The Irish perspective
The definition of sexual harassment within the Employment Equality Acts is exceptionally broad, ranging from spoken words and gestures to the circulation of written words or pictures. Provided that the conduct is unwanted, persistent and has the effect of violating a person’s dignity or creating an offensive environment, it is covered by the definition. A key issue in assessing whether conduct amounts to sexual harassment is to consider whether it was wanted or not. On this basis, a distinction can be made between “friendly behaviour” which is welcome and mutual, and conduct that is unwelcome and makes the recipient feel uncomfortable. It is important to recognise that what might seem friendly to one employee may be offensive to another. As such, this area of law is rooted in subjectivity.
Advice for employers
Irish law requires an employer to be able to show that it took “reasonably practicable” steps to prevent sexual harassment or to reverse its effects. But how do we define “reasonable”? Recent court cases have demonstrated that the absence of an anti-harassment policy can be fatal to an employer’s defence that it took such reasonable measures, even where an investigation was undertaken. In addition to ensuring that such a policy is in place, easily available, regularly reviewed and prominently displayed, the courts have emphasised the need to ensure that a company’s management is trained to deal with harassment promptly and confidentially, and to recognise its manifestations.

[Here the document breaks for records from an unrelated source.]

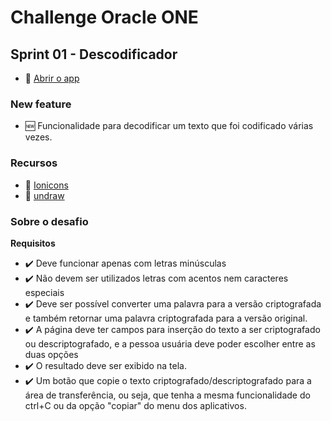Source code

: # Challenge Oracle ONE

## Sprint 01 - Descodificador

- :link: [Abrir o app](https://drkcode.github.io/decodificador-2-challenge-one)

### New feature

- :new: Funcionalidade para decodificar um texto que foi codificado várias vezes.

### Recursos

- :link: [Ionicons](https://ionic.io/ionicons)
- :link: [undraw](https://undraw.co/)

### Sobre o desafio

**Requisitos**

- :heavy_check_mark: Deve funcionar apenas com letras minúsculas
- :heavy_check_mark: Não devem ser utilizados letras com acentos nem caracteres especiais
- :heavy_check_mark: Deve ser possível converter uma palavra para a versão criptografada e também retornar uma palavra criptografada para a versão original.
- :heavy_check_mark: A página deve ter campos para inserção do texto a ser criptografado ou descriptografado, e a pessoa usuária deve poder escolher entre as duas opções
- :heavy_check_mark: O resultado deve ser exibido na tela.
- :heavy_check_mark: Um botão que copie o texto criptografado/descriptografado para a área de transferência, ou seja, que tenha a mesma funcionalidade do ctrl+C ou da opção "copiar" do menu dos aplicativos.




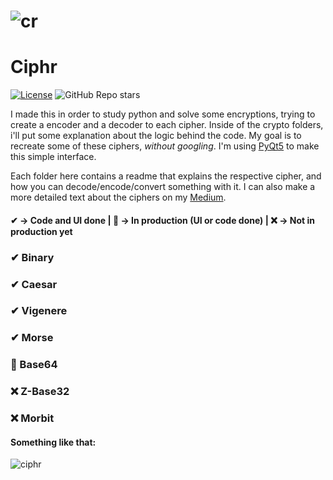 # ![cr](https://user-images.githubusercontent.com/61850743/151684684-83fdaa65-e769-4f40-94e4-fb1f7e6e08ff.png) 
# Ciphr 


[![License](https://img.shields.io/badge/License-MIT-green)](./LICENSE) ![GitHub Repo stars](https://img.shields.io/github/stars/oOperaho/Ciphr?color=green&label=Stars&style=flat-square)

I made this in order to study python and solve some encryptions, trying to create a encoder and a decoder to each cipher. Inside of the crypto folders, i'll put some explanation about the logic behind the code. My goal is to recreate some of these ciphers, _without googling_. I'm using [PyQt5](https://doc.qt.io/qtforpython/) to make this simple interface.

Each folder here contains a readme that explains the respective cipher, and how you can decode/encode/convert something with it. I can also make a more detailed text about
the ciphers on my [Medium](https://medium.com/@Operaho).

#### ✔ → Code and UI done | 🔷 → In production (UI or code done) | ❌ → Not in production yet

### ✔ Binary
### ✔ Caesar
### ✔ Vigenere
### ✔ Morse
### 🔷 Base64
### ❌ Z-Base32
### ❌ Morbit


#### Something like that:

![ciphr](https://user-images.githubusercontent.com/61850743/152662086-b17c908f-2aaa-47f9-a322-bf042a0962d2.gif)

Ironically, the extraordinary allegations currently shaking Hollywood to the core could well form the basis of a movie script in years to come. But in real life, there is a clear picture forming of a long-overdue cultural awakening, and a sense that what may once have been regarded as acceptable workplace conduct should no longer be tolerated by employers. In circumstances where the scrutiny of such conduct is not just limited to the office, but extends to include conduct at the company Christmas party, as well as employee posts on social media, employers are advised to ensure that their anti-harassment policy is comprehensive, up to date, communicated clearly to staff - and adhered to.